Gümülcine vakıfları (XV-XVIII. yüzyıllar)
Özet
Osmanlı Devleti'nin şehir ve kasabalarında kurulmuş olan hayrî, akar ve para vakıfları, gelirleri aracılığıyla halkın dinî, kültürel, eğitim-öğretim ve diğer toplumsal ihtiyaçlarını karşılamışlardır. Ayrıca şehir ve kasabalarda farklı sayılarda kurulan bu vakıfların faaliyetleri, yukarıda söz edilen ihtiyaçların karşılanması sırasında, devletin kendi vergi gelirlerinden herhangi bir harcama yapmamasını sağlamıştır. Rumeli şehirlerinden biri olan Gümülcine'de XV-XVIII. yüzyıllar arasında tespit edebildiğimiz kadarıyla 77 vakıf kurulmuştur. Her yüzyılın kendi şartlarına göre, Osmanlı Devlet yapısında meydana gelen siyasî, kültürel, iktisadî ve toplumsal değişimler, Gümülcine vakıflarının kuruluş amaçlarını, hizmetlerini ve gelir gider yapılarını etkilemiştir. Özellikle vakıf kurucuları da bu şartları gözeterek mal ve mülklerini vakfetmişlerdir. Gümülcine vakıf kurucularının arasında toplumun askerî sınıfından insanlar olduğu gibi, reaya sınıfından şehrin ileri gelen ve zengin kişilerinin de bulunduğu görülmektedir. Bu vakıf kurucuları şehrin mahallelerinde özellikle birçok ibadethâne inşa ettirdikleri gibi, zaviye ve tekkeler de yaptırarak, hem dinî hem de kültürel açıdan halkın ihtiyaçlarını karşılamışlardır. Bununla birlikte vakıf kurucuları eğitim kurumu olarak mektep, muallimhâne ve medreseler inşa ettirip, bütün bu yapıların yaşamaları ve hizmetlerini sürdürmeleri amacıyla, menkul ve gayrimenkullerini vakfetmişlerdir.

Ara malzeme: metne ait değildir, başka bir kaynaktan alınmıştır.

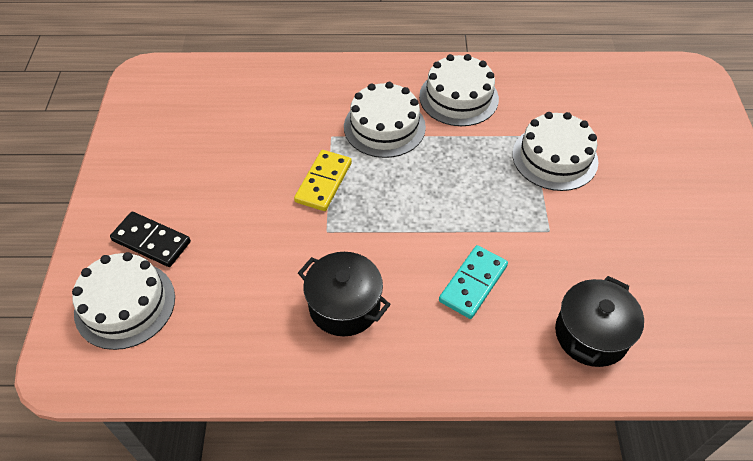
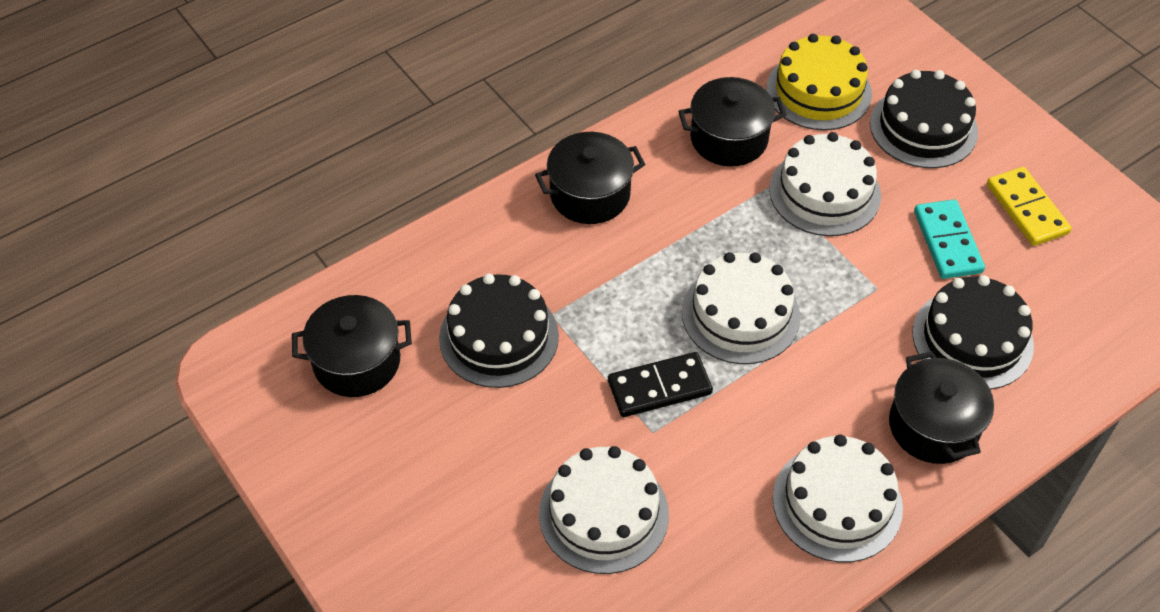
black cake: none = 0 -> [439,273,559,388] [870,70,978,168] [912,275,1034,390] = 3
black pot: [298,252,391,337] [555,276,644,367] = 2 -> [292,295,412,397] [535,132,645,224] [678,77,786,166] [889,351,994,464] = 4
yellow cake: none = 0 -> [767,34,872,130] = 1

Vakıf kurucularının vakfettikleri dükkân, han, hamam, mesken, arsa gibi mülkler ve nakit paralar, Gümülcine'nin iktisadî hayatını etkilemiş ve değiştirmiştir. Şehrin ticaret hacmi yüzyıllar içinde yükselmeye başlayınca, şehirde istihdam açısından da artışlar yaşanmıştır. İnşa edilen mescit, cami, mektep, medrese ve zaviye gibi hayrî binalarda çalışacak vakıf görevlisi sayısının artması da, istihdamı etkilemiştir. Böylece Gümülcine merkezin şekillenmesinde vakıfların ve vakıf kurucularının yaptırdığı binalar ve bu binalarda icra edilen hizmetler, siyasî, dinî, kültürel ve toplumsal etkilerini yüzyıllarca Gümülcine'de hissettirmişlerdir.